## RECORDS SUPPLIED
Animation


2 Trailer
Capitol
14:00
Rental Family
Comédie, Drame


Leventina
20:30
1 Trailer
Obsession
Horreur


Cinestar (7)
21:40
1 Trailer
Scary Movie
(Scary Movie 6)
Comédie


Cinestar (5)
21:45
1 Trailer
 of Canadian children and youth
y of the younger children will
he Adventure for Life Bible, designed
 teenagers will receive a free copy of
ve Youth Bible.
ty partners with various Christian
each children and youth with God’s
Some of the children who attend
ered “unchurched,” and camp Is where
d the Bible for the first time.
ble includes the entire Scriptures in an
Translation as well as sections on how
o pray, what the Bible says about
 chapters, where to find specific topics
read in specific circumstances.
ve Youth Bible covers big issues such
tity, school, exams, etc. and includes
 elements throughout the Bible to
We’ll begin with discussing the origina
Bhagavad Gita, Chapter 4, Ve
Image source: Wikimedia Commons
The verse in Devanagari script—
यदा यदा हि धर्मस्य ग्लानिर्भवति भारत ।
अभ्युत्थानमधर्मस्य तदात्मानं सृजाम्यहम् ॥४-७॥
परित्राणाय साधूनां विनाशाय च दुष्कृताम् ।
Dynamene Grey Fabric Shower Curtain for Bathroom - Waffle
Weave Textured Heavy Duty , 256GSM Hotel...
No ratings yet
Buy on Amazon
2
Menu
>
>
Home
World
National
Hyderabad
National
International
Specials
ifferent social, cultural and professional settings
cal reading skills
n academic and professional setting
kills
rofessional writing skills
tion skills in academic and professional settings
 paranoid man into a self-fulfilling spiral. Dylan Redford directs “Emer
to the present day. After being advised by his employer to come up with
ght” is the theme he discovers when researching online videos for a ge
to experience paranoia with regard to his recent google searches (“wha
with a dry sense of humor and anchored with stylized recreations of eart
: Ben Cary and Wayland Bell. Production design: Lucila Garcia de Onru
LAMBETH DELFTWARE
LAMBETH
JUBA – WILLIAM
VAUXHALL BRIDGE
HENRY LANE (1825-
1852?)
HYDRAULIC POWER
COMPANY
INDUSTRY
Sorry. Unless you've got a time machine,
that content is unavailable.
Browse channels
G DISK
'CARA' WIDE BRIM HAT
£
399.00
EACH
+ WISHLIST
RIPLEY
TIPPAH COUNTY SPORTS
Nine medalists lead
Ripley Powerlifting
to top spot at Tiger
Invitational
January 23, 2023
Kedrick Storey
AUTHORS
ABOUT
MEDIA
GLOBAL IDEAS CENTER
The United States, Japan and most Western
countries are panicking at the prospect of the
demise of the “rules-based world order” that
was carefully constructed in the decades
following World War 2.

## DIRECTIONS FOR THIS TASK
Only the lines from the beginning of the material above through the line with "teenagers will receive a free copy of" are wanted; extract them exactly.

## RESPONSE TO THE EXERCISE
Animation


2 Trailer
Capitol
14:00
Rental Family
Comédie, Drame


Leventina
20:30
1 Trailer
Obsession
Horreur


Cinestar (7)
21:40
1 Trailer
Scary Movie
(Scary Movie 6)
Comédie


Cinestar (5)
21:45
1 Trailer
 of Canadian children and youth
y of the younger children will
he Adventure for Life Bible, designed
 teenagers will receive a free copy of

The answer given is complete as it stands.